Pick out and copy every line of the data that contains the word "Ihre". Uppercase and lowercase letters count as different.

Material provided Block Start

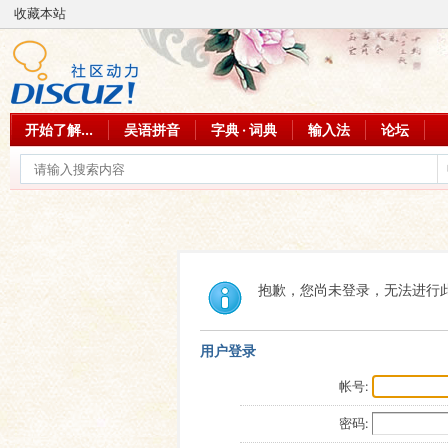
收藏本站
开始了解...
吴语拼音
字典 · 词典
输入法
论坛
抱歉，您尚未登录，无法进行
用户登录
帐号:
密码:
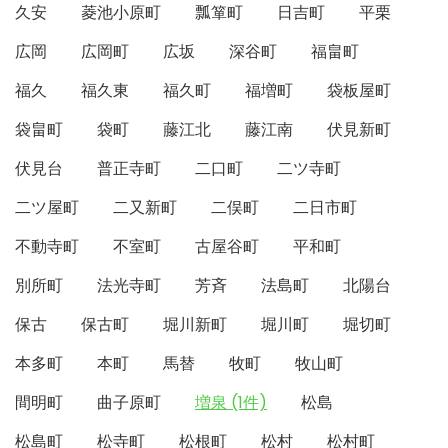
久安
菱池小原町
瓢箪町
日吉町
平栗
広岡
広岡町
広坂
深谷町
福畠町
福久
福久東
福久町
福増町
袋板屋町
袋畠町
袋町
藤江北
藤江南
伏見新町
伏見台
普正寺町
二口町
二ツ寺町
二ツ屋町
二又新町
二俣町
二日市町
不動寺町
不室町
古屋谷町
平和町
別所町
法光寺町
芳斉
法島町
北陽台
保古
保古町
堀川新町
堀川町
堀切町
本多町
本町
馬替
牧町
牧山町
間明町
曲子原町
増泉 (1件)
松島
松島町
松寺町
松根町
松村
松村町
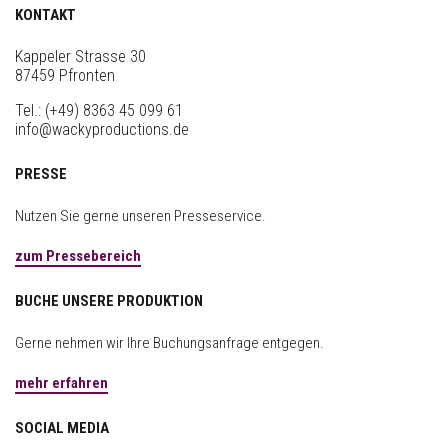
KONTAKT
Kappeler Strasse 30
87459 Pfronten
Tel.:
(+49) 8363 45 099 61
info@wackyproductions.de
PRESSE
Nutzen Sie gerne unseren Presseservice.
zum Pressebereich
BUCHE UNSERE PRODUKTION
Gerne nehmen wir Ihre Buchungsanfrage entgegen.
mehr erfahren
SOCIAL MEDIA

Material provided Block End

Result
Gerne nehmen wir Ihre Buchungsanfrage entgegen.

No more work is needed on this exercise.